MSV-Mamba: A Multiscale Vision Mamba Network for Echocardiography Segmentation
Xiaoxian Yang, Qi Wang, Kaiqi Zhang, Ke Wei, Jun Lyu, Lingchao Chen
TL;DR
This work tackles the challenge of accurate echocardiography segmentation under noisy, low-resolution conditions by introducing MSV-Mamba, a U-shaped network that combines a cascaded residual encoder with a large-window Mamba-based decoder. Key innovations include the LMS decoder blocks for global context with linear-like complexity, a Multiscale Attention Aggregation module for robust multilayer feature fusion via dual spatial-channel attention, and hierarchical auxiliary losses to supervise learning across decoder layers. Empirical results on EchoNet-Dynamic and CAMUS show superior performance in left ventricular endocardium and epicardium segmentation, with notable robustness to noise and morphological variation. The proposed approach offers a practical path toward real-time, reliable automatic echocardiography analysis, with potential extension to 3D reconstruction in future work.
Abstract
Ultrasound imaging frequently encounters challenges, such as those related to elevated noise levels, diminished spatiotemporal resolution, and the complexity of anatomical structures. These factors significantly hinder the model's ability to accurately capture and analyze structural relationships and dynamic patterns across various regions of the heart. Mamba, an emerging model, is one of the most cutting-edge approaches that is widely applied to diverse vision and language tasks.
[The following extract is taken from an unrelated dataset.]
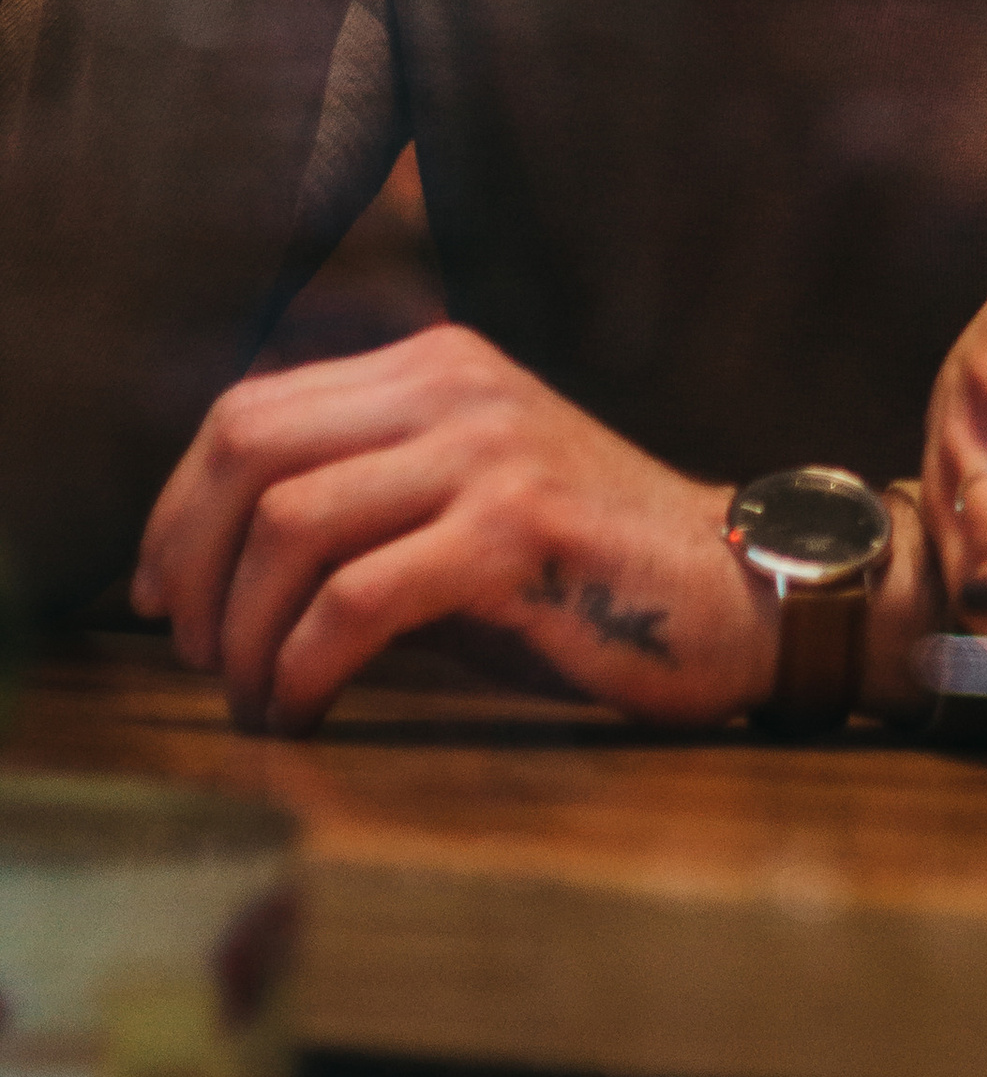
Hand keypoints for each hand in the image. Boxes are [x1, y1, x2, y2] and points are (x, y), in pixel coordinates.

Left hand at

To this end, this paper introduces a U-shaped deep learning model incorporating a large-window Mamba scale (LMS) module and a hierarchical feature fusion approach for echocardiographic segmentation. First, a cascaded residual block serves as an encoder and is employed to incrementally extract multiscale detailed features. Second, a large-window multiscale mamba module is integrated into the decoder to capture global dependencies across regions and enhance the segmentation capability for complex anatomical structures. Furthermore, our model introduces auxiliary losses at each decoder layer and employs a dual attention mechanism to fuse multilayer features both spatially and across channels. This approach enhances segmentation performance and accuracy in delineating complex anatomical structures. Finally, the experimental results using the EchoNet-Dynamic and CAMUS datasets demonstrate that the model outperforms other methods in terms of both accuracy and robustness. For the segmentation of the left ventricular endocardium (${LV}_{endo}$), the model achieved optimal values of 95.01 and 93.36, respectively, while for the left ventricular epicardium (${LV}_{epi}$), values of 87.35 and 87.80, respectively, were achieved. This represents an improvement ranging between 0.54 and 1.11 compared with the best-performing model.